В целом критика обнаружила неспособность понять новаторство поэмы. Не будучи в силах отождествить ее с каким-либо из привычных жанров (на основании этого критик «Вестника Европы» бросил поэме упрек в «романтизме»), критика не смогла понять основного художественного принципа поэмы — контрастного соположения несовместимых жанрово-стилистических отрывков, результатом чего была ирония, направленная на самый принцип жанровости. В этом же, а не в нескольких вольных описаниях лежала основа обвинений в «безнравственности»: критики не могли определить точку зрения автора, но видели, что ирония заменяет мораль. Их возмущала не столько игривость некоторых сцен, сколько их соседство с героическими и высоколирическими интонациями. Между тем именно в этом, еще незрело, в виде прямой несовместимости частей, уже намечались принципы повествования, которые достигли зрелости в «Евгении Онегине». Не случайно в одной из первых строф романа в стихах Пушкин обратился, минуя свои «южные» поэмы, к друзьям «Людмилы и Руслана» (именно так, а не «Руслан и Людмила», именовалась поэма в одной из первых журнальных публикаций в «Сыне Отечества»).

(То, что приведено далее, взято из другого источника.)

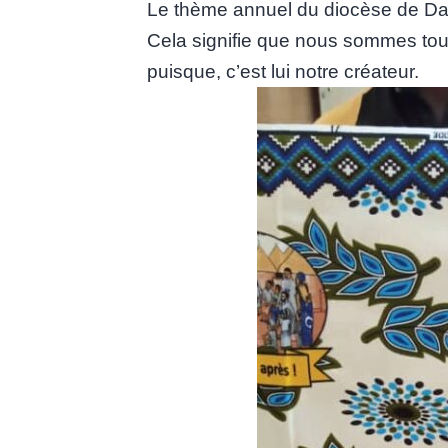
Le thème annuel du diocèse de Dap
Cela signifie que nous sommes tous
puisque, c’est lui notre créateur.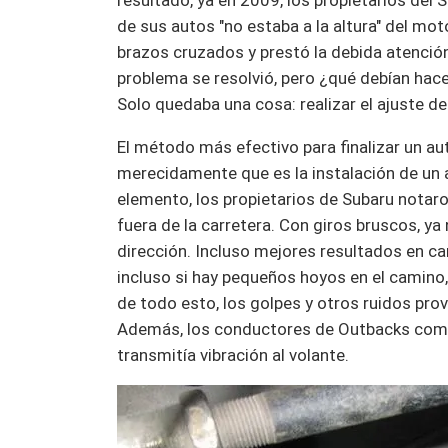
resultado, ya en 2009, los propietarios del
de sus autos "no estaba a la altura" del mo
brazos cruzados y prestó la debida atención
problema se resolvió, pero ¿qué debían hac
Solo quedaba una cosa: realizar el ajuste 
El método más efectivo para finalizar un a
merecidamente que es la instalación de un 
elemento, los propietarios de Subaru not
fuera de la carretera. Con giros bruscos, ya
dirección. Incluso mejores resultados en car
incluso si hay pequeños hoyos en el camino,
de todo esto, los golpes y otros ruidos pr
Además, los conductores de Outbacks comp
transmitía vibración al volante.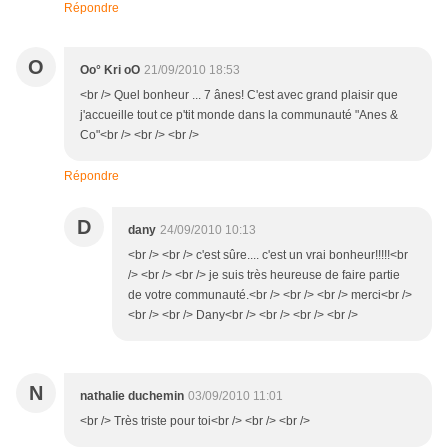
Répondre
O
Oo° Kri oO
21/09/2010 18:53
<br /> Quel bonheur ... 7 ânes! C'est avec grand plaisir que
j'accueille tout ce p'tit monde dans la communauté "Anes &
Co"<br /> <br /> <br />
Répondre
D
dany
24/09/2010 10:13
<br /> <br /> c'est sûre.... c'est un vrai bonheur!!!!!<br
/> <br /> <br /> je suis très heureuse de faire partie
de votre communauté.<br /> <br /> <br /> merci<br />
<br /> <br /> Dany<br /> <br /> <br /> <br />
N
nathalie duchemin
03/09/2010 11:01
<br /> Très triste pour toi<br /> <br /> <br />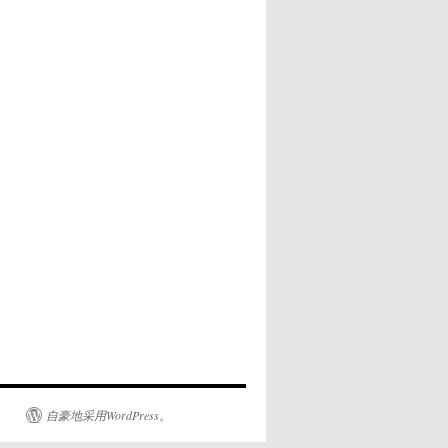
自豪地采用WordPress。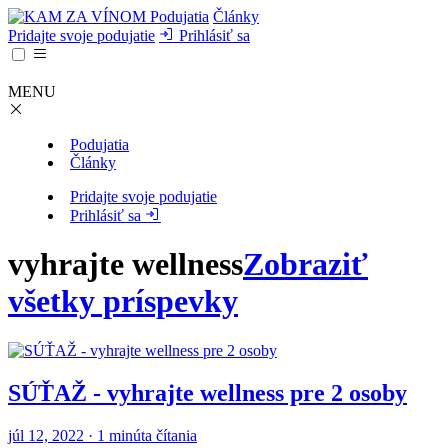
Podujatia
Články
Pridajte svoje podujatie
Prihlásiť sa
MENU
Podujatia
Články
Pridajte svoje podujatie
Prihlásiť sa
vyhrajte wellness
Zobraziť
všetky príspevky
SÚŤAŽ - vyhrajte wellness pre 2 osoby
júl 12, 2022 · 1 minúta čítania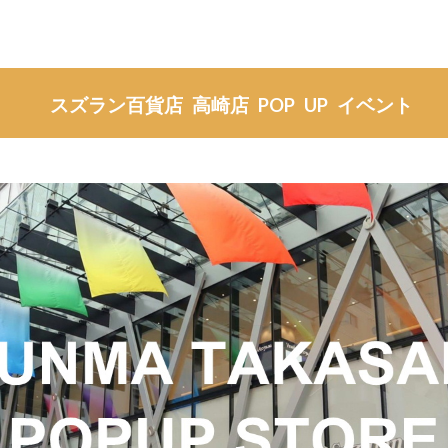
スズラン百貨店 高崎店 POP UP イベント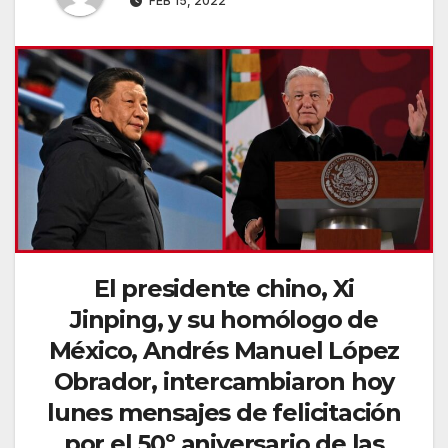
FEB 15, 2022
El presidente chino, Xi
Jinping, y su homólogo de
México, Andrés Manuel López
Obrador, intercambiaron hoy
lunes mensajes de felicitación
por el 50º aniversario de las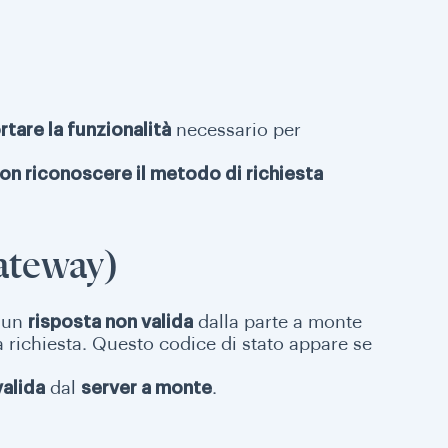
tare la funzionalità
necessario per
on riconoscere il metodo di richiesta
ateway)
o un
risposta non valida
dalla parte a monte
la richiesta. Questo codice di stato appare se
valida
dal
server a monte
.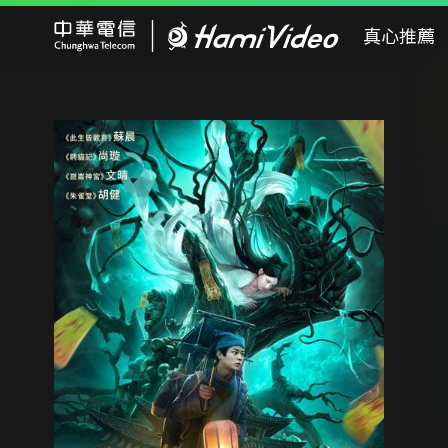
Hami Video
真心推薦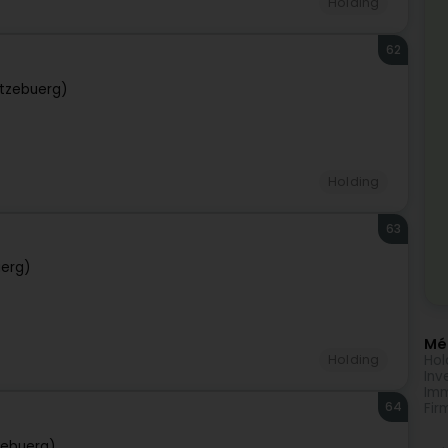
Holding
62
tzebuerg)
Holding
63
uerg)
Méi
Hol
Holding
Inv
Imm
64
Fir
zebuerg)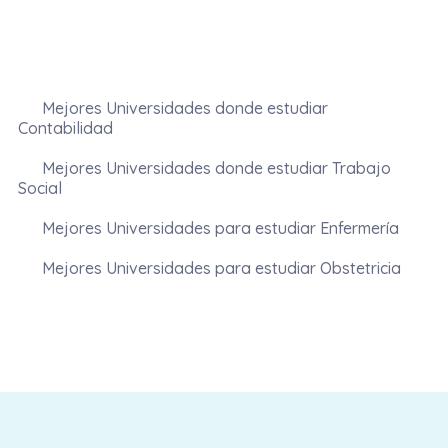
Mejores Universidades donde estudiar
Contabilidad
Mejores Universidades donde estudiar Trabajo
Social
Mejores Universidades para estudiar Enfermería
Mejores Universidades para estudiar Obstetricia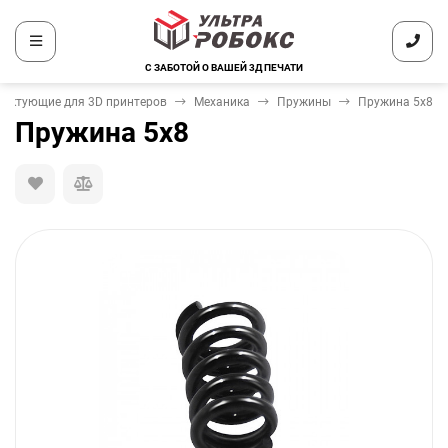
С ЗАБОТОЙ О ВАШЕЙ 3Д ПЕЧАТИ
ектующие для 3D принтеров
Механика
Пружины
Пружина 5x8
Пружина 5x8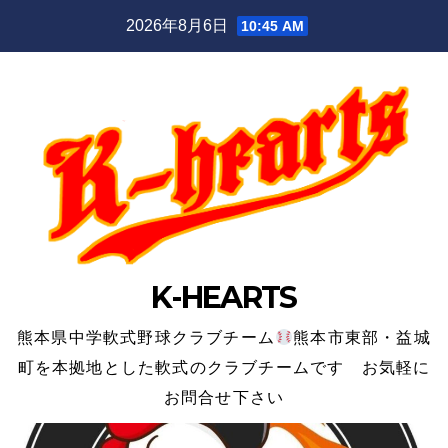
Skip
2026年8月6日
10:45 AM
to
content
K-HEARTS
熊本県中学軟式野球クラブチーム
熊本市東部・益城
町を本拠地とした軟式のクラブチームです お気軽に
お問合せ下さい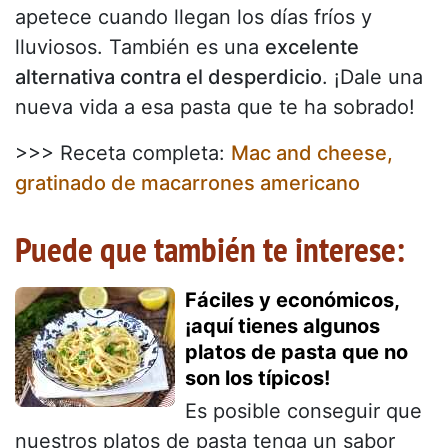
apetece cuando llegan los días fríos y
lluviosos. También es una
excelente
alternativa contra el desperdicio
. ¡Dale una
nueva vida a esa pasta que te ha sobrado!
>>> Receta completa:
Mac and cheese,
gratinado de macarrones americano
Puede que también te interese:
Fáciles y económicos,
¡aquí tienes algunos
platos de pasta que no
son los típicos!
Es posible conseguir que
nuestros platos de pasta tenga un sabor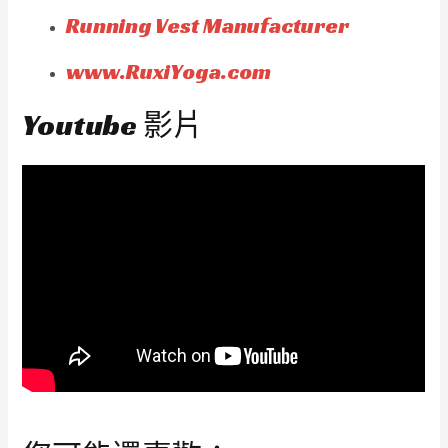
Running Vest Manufacturer
www.RuxiYoga.com
Youtube 影片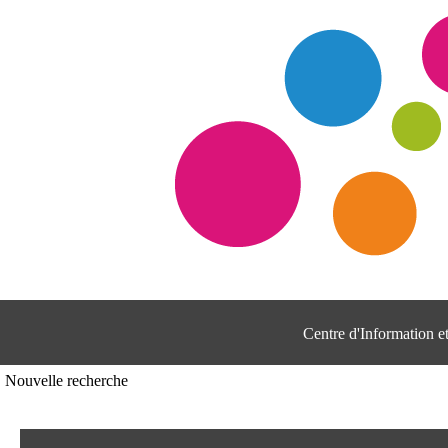
Centre d'Information 
Nouvelle recherche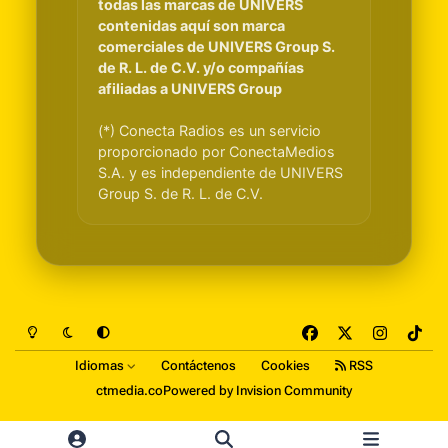
todas las marcas de UNIVERS
contenidas aquí son marca
comerciales de UNIVERS Group S.
de R. L. de C.V. y/o compañías
afiliadas a UNIVERS Group
(*) Conecta Radios es un servicio
proporcionado por ConectaMedios
S.A. y es independiente de UNIVERS
Group S. de R. L. de C.V.
Light Mode
Dark Mode
System Preference
f
x
i
t
a
n
i
Idiomas
Contáctenos
Cookies
RSS
c
s
k
ctmedia.co
Powered by
Invision Community
e
t
t
b
a
o
o
g
k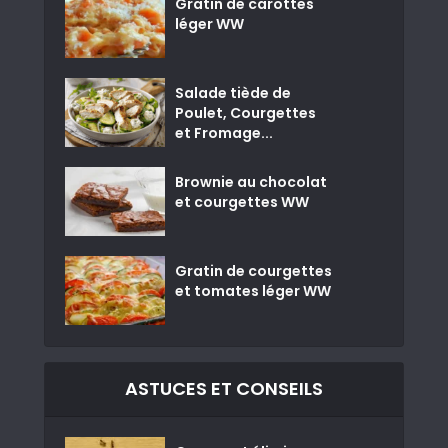
Gratin de carottes
léger WW
Salade tiède de
Poulet, Courgettes
et Fromage...
Brownie au chocolat
et courgettes WW
Gratin de courgettes
et tomates léger WW
ASTUCES ET CONSEILS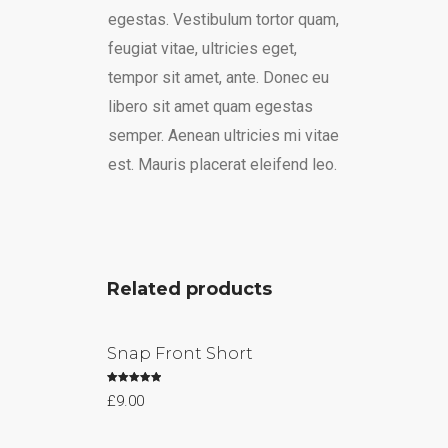
egestas. Vestibulum tortor quam,
feugiat vitae, ultricies eget,
tempor sit amet, ante. Donec eu
libero sit amet quam egestas
semper. Aenean ultricies mi vitae
est. Mauris placerat eleifend leo.
Related products
Snap Front Short
Rated
£
9.00
5.00
out of 5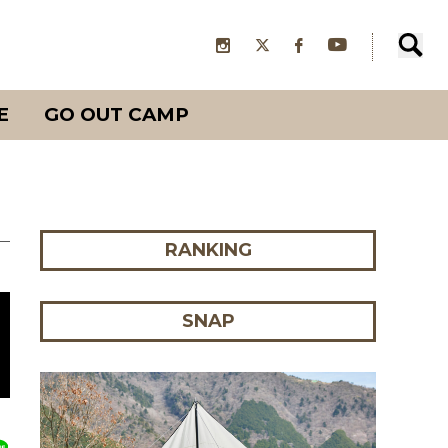
E
GO OUT CAMP
RANKING
SNAP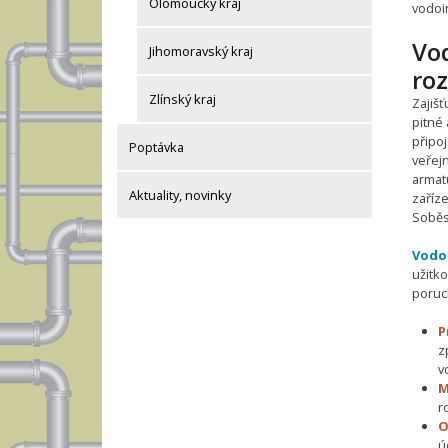
Olomoucký kraj
vodoi
Vo
Jihomoravský kraj
roz
Zlínský kraj
Zajiš
pitné 
připo
Poptávka
veřej
armatu
Aktuality, novinky
zaříze
Soběsl
Vodo
užitk
poruc
P
z
v
M
r
O
ú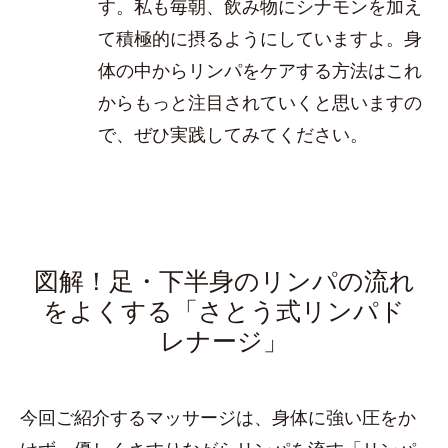
す。私も毎朝、飲み物にシナモンを加え
て積極的に摂るようにしていますよ。身
体の中からリンパをケアする方法はこれ
からもっと注目されていくと思いますの
で、ぜひ実践してみてください。
図解！足・下半身のリンパの流れ
をよくする「さとう式リンパド
レナージ」
今回ご紹介するマッサージは、身体に強い圧をか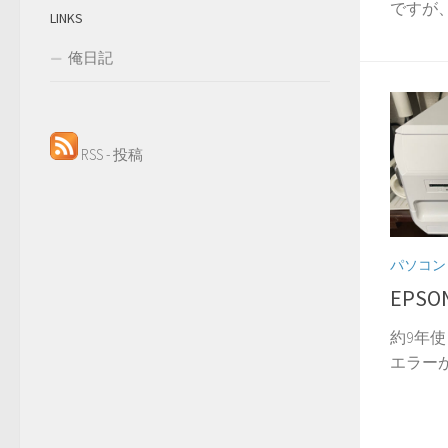
ですが、
LINKS
俺日記
RSS - 投稿
パソコン
EPSO
約9年使
エラーが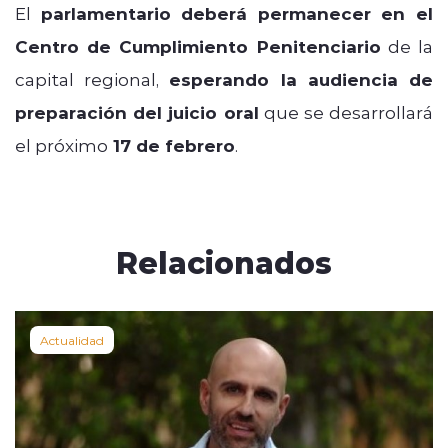
El
parlamentario deberá permanecer en el
Centro de Cumplimiento Penitenciario
de la
capital regional,
esperando la audiencia de
preparación del juicio oral
que se desarrollará
el próximo
17 de febrero
.
Relacionados
Actualidad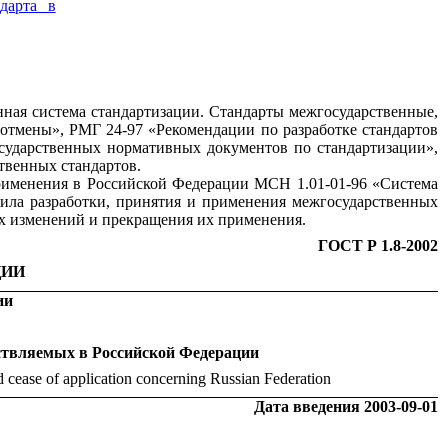
дарта в
ная система стандартизации. Стандарты межгосударственные,
 отмены», РМГ 24-97 «Рекомендации по разработке стандартов
сударственных нормативных документов по стандартизации»,
твенных стандартов.
 применения в Российской Федерации МСН 1.01-01-96 «Система
ила разработки, принятия и применения межгосударственных
их изменений и прекращения их применения.
ГОСТ Р 1.8-2002
ЦИИ
ии
ествляемых в Российской Федерации
nd cease of application concerning Russian Federation
Дата введения 2003-09-01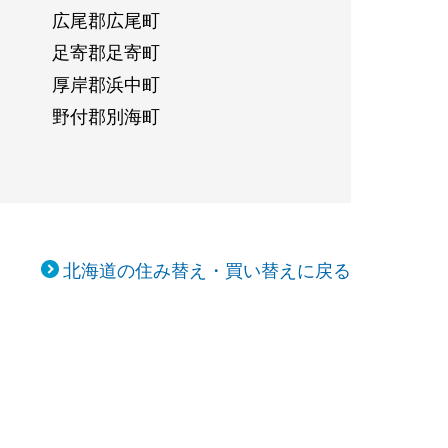
広尾郡広尾町
足寄郡足寄町
厚岸郡浜中町
野付郡別海町
北海道の住み替え・買い替えに戻る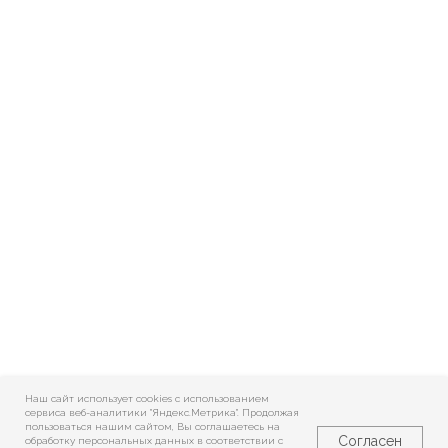
Наш сайт использует cookies c использованием
сервиса веб-аналитики "Яндекс.Метрика". Продолжая
пользоваться нашим сайтом, Вы соглашаетесь на
Согласен
обработку персональных данных в соответствии с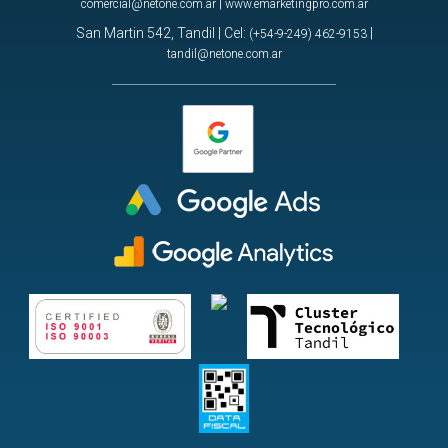
|
comercial@netone.com.ar
www.emarketingpro.com.ar
San Martin 542, Tandil | Cel:
|
(+54-9-249) 462-9153
tandil@netone.com.ar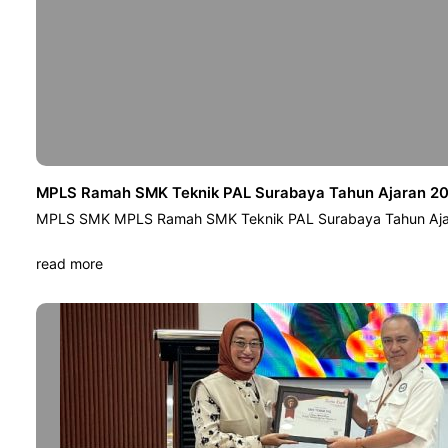
MPLS Ramah SMK Teknik PAL Surabaya Tahun Ajaran 202
MPLS SMK MPLS Ramah SMK Teknik PAL Surabaya Tahun Ajar
read more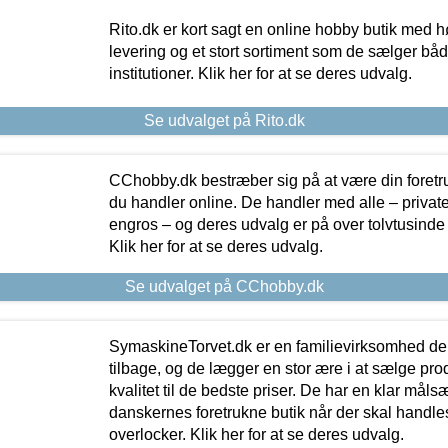
Rito.dk er kort sagt en online hobby butik med h
levering og et stort sortiment som de sælger både
institutioner. Klik her for at se deres udvalg.
Se udvalget på Rito.dk
CChobby.dk bestræber sig på at være din foretr
du handler online. De handler med alle – private,
engros – og deres udvalg er på over tolvtusinde 
Klik her for at se deres udvalg.
Se udvalget på CChobby.dk
SymaskineTorvet.dk er en familievirksomhed der
tilbage, og de lægger en stor ære i at sælge pro
kvalitet til de bedste priser. De har en klar mål
danskernes foretrukne butik når der skal handle
overlocker. Klik her for at se deres udvalg.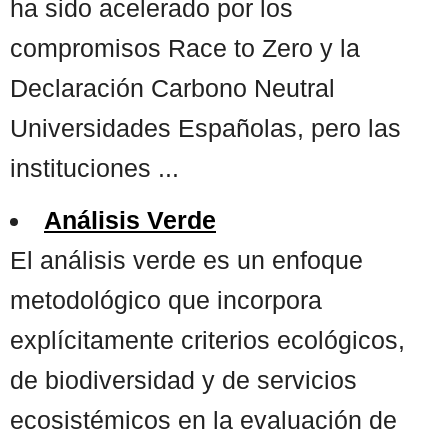
ha sido acelerado por los
compromisos Race to Zero y la
Declaración Carbono Neutral
Universidades Españolas, pero las
instituciones ...
Análisis Verde
El análisis verde es un enfoque
metodológico que incorpora
explícitamente criterios ecológicos,
de biodiversidad y de servicios
ecosistémicos en la evaluación de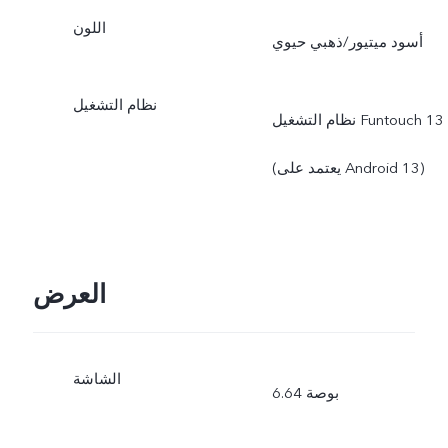
اللون
أسود ميتيور/ذهبي حيوي
نظام التشغيل
نظام التشغيل Funtouch 13
(يعتمد على Android 13)
العرض
الشاشة
6.64 بوصة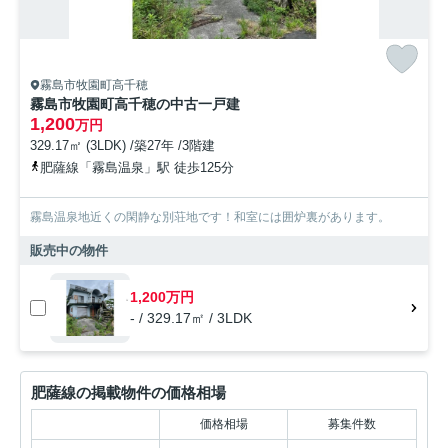
霧島市牧園町高千穂
霧島市牧園町高千穂の中古一戸建
1,200
万円
329.17㎡ (3LDK) /築27年 /3階建
肥薩線「霧島温泉」駅 徒歩125分
霧島温泉地近くの閑静な別荘地です！和室には囲炉裏があります。
販売中の物件
1,200万円
- / 329.17㎡ / 3LDK
肥薩線の掲載物件の価格相場
価格相場
募集件数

Третий период творчества связан с пребыванием Пушкина в южной ссылке (1820–1824). Творчество этих лет шло под знаком романтизма. В «южный» период были написаны поэмы «Кавказский пленник» (1821), «Гавриилиада» (1821), «Братья разбойники» (1821–1822), «Бахчисарайский фонтан» (1821–1823), начаты «Цыгане» (закончены в 1824 г. в Михайловском), задуманы и частично начаты «Вадим» (1822), поэма о гетеристах, «Актеон», «Бова», «Мстислав» (все наброски 1821–1822 гг.). «Кавказский пленник» принес славу, «Бахчисарайский фонтан», опубликованный с программным предисловием П. А. Вяземского, упрочил за Пушкиным положение главы русских романтиков. В 1824 г. в «Сыне Отечества» М. Карниолин-Пинский в рецензии на «Бахчисарайский фонтан» заговорил о «байронизме»: «Байрон служил образцом для нашего Поэта; но Пушкин подражал, как обыкновенно подражают великие Художники: его Поэзия самопримерна». В дальнейшем вопрос этот обсуждался И. Киреевским, Белинским и, наконец, был капитально исследован В. М. Жирмунским: «Новый литературный жанр „романтической поэмы“, созданный Пушкиным по образцу „восточных поэм“ Байрона, изображает действительность в преломлении субъективного лирического восприятия героя, с которым поэт отождествляет себя эмоционально»[5]. Вместе с тем В. М. Жирмунский отметил и отличие пушкинского романтизма от позиции английского поэта. Позже это противопоставление было развито Г. А. Гуковским, писавшим о поэме «Кавказский пленник»: «Байроническая характерология индивидуальности борется в ней с прорывами в объективное»[6].